## WORK INSTRUCTIONS
The listing is to be transcribed in full, with its images left out.

## DATA EXTRACTS
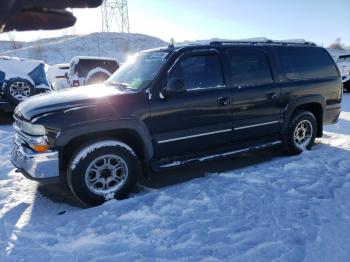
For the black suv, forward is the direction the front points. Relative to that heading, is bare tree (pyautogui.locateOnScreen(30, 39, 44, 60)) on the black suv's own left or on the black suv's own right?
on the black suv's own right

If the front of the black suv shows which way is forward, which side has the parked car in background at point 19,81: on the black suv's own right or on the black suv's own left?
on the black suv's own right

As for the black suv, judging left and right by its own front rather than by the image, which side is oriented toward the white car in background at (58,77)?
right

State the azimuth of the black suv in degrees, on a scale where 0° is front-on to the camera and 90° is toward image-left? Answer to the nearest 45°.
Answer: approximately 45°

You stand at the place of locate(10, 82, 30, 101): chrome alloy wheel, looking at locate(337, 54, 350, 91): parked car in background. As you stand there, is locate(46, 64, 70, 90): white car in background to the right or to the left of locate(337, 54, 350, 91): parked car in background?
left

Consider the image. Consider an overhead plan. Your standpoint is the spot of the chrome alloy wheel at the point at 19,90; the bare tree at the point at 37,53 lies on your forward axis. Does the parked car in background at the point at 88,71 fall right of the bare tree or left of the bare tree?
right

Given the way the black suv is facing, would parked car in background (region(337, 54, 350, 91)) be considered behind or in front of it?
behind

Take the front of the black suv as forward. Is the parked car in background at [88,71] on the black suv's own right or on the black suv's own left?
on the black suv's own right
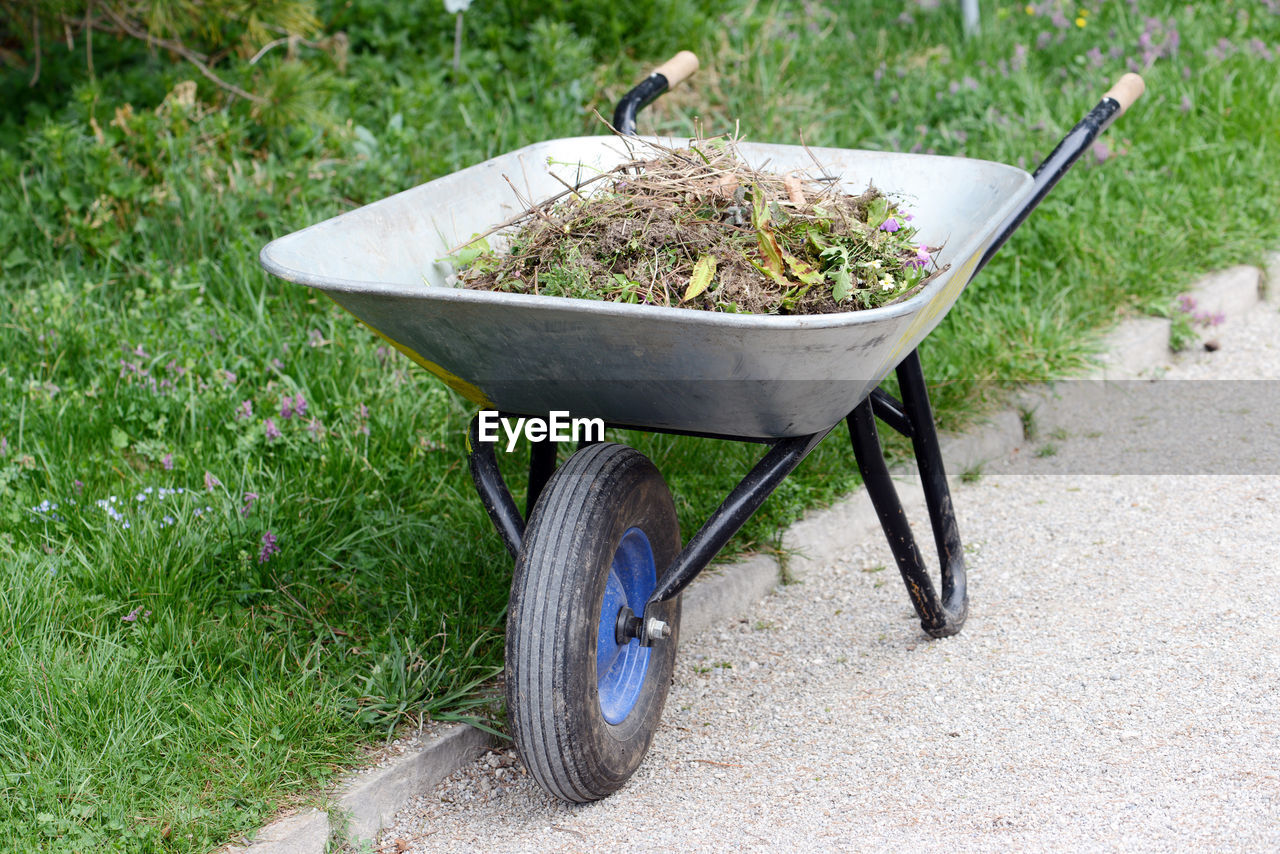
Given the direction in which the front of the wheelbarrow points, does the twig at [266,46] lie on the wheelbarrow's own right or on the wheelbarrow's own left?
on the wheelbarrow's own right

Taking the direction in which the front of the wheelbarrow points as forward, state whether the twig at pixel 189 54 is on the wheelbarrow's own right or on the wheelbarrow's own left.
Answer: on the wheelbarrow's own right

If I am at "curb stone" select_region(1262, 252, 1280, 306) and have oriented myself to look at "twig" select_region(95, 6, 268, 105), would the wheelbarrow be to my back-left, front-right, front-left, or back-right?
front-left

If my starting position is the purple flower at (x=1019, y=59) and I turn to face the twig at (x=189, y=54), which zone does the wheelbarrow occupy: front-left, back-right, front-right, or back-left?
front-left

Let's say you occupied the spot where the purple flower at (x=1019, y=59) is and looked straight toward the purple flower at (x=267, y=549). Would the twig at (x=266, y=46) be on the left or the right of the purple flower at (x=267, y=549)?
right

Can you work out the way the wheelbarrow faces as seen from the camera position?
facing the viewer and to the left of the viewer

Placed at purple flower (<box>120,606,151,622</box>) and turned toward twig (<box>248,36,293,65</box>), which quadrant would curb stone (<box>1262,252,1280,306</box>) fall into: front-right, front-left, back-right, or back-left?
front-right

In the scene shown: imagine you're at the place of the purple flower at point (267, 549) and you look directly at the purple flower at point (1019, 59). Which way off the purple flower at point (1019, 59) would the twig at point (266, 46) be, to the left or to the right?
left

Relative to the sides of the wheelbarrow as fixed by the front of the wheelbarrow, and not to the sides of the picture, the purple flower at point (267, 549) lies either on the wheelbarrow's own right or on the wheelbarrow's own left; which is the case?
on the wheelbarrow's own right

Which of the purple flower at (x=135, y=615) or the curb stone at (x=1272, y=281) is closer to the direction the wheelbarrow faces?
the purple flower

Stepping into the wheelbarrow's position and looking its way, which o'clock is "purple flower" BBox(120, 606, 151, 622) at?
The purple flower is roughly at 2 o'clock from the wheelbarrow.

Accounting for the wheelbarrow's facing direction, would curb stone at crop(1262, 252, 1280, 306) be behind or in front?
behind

## FINISHED EXERCISE
For the black suv, forward is the direction the front points. Relative to that heading, is bare tree (pyautogui.locateOnScreen(30, 39, 44, 60)) on the black suv's own left or on the black suv's own right?
on the black suv's own right

If the front of the black suv shows which way is forward, which side has the parked car in background at point 19,81: on the black suv's own right or on the black suv's own left?
on the black suv's own right

As for the black suv, judging left and right by its own front rather than by the image, which side is oriented toward the white car in background at (58,77)?
right

State the azimuth of the black suv in degrees, on a scale where 0° is front-on to the camera and 90° is toward image-left? Answer to the nearest 45°.
Answer: approximately 45°

You stand at the place of locate(10, 82, 30, 101): chrome alloy wheel, looking at locate(337, 54, 350, 91): parked car in background. As you stand there, is locate(46, 64, 70, 90): white car in background to the right or to the left of locate(337, 54, 350, 91): parked car in background?
left

Consider the image. Consider an overhead plan. Your standpoint is the spot of the chrome alloy wheel at the point at 19,90; the bare tree at the point at 37,53 lies on your forward axis. Does the parked car in background at the point at 88,71 fall right of the bare tree or left of the bare tree?
right

Given the way the black suv is facing, would parked car in background (region(337, 54, 350, 91)) be considered behind or in front of it?
behind

Take the front of the black suv as forward. Is the parked car in background at [88,71] on the black suv's own right or on the black suv's own left?
on the black suv's own right
Given the direction in which the front of the wheelbarrow points, does the twig at [266,46] lie on the wheelbarrow's own right or on the wheelbarrow's own left?
on the wheelbarrow's own right

Taking the direction in which the front of the wheelbarrow points as forward, state whether the twig at pixel 189 54 is on the wheelbarrow's own right or on the wheelbarrow's own left.
Answer: on the wheelbarrow's own right

If I am at "curb stone" select_region(1262, 252, 1280, 306) and have oriented myself to look at "twig" select_region(95, 6, 268, 105), would the wheelbarrow be to my back-left, front-right, front-left, or back-right?
front-left

If my starting position is the purple flower at (x=1019, y=59) and I turn to face the twig at (x=189, y=54), which zone does the wheelbarrow occupy: front-left, back-right, front-right, or back-left?
front-left

Let's say you occupied the spot where the purple flower at (x=1019, y=59) is and looked straight toward the purple flower at (x=267, y=549). Would the twig at (x=266, y=46) be on the left or the right of the purple flower at (x=267, y=549)?
right

Can you work out the way the wheelbarrow faces as seen from the camera position?
facing the viewer and to the left of the viewer

Placed at purple flower (<box>120,606,151,622</box>) and turned toward twig (<box>248,36,293,65</box>), which quadrant would curb stone (<box>1262,252,1280,306</box>) fall into: front-right, front-left, back-right, or back-left?
front-right

In the scene shown: imagine you're at the place of the purple flower at point (267, 549) and you look directly at the purple flower at point (1019, 59). Which way off the purple flower at point (1019, 59) would the twig at point (266, 46) be, to the left or to the right?
left

Relative to the sides of the wheelbarrow as fixed by the front of the wheelbarrow, and not to the sides of the picture, the purple flower at point (267, 549) lies either on the wheelbarrow's own right or on the wheelbarrow's own left; which is the case?
on the wheelbarrow's own right

Which of the purple flower at (x=135, y=615) or the curb stone at (x=1272, y=281) is closer to the direction the wheelbarrow faces?
the purple flower

Stepping into the wheelbarrow's position and looking its way, which o'clock is "purple flower" BBox(120, 606, 151, 622) at?
The purple flower is roughly at 2 o'clock from the wheelbarrow.

Accounting for the wheelbarrow's facing direction, would curb stone at crop(1262, 252, 1280, 306) be behind or in front?
behind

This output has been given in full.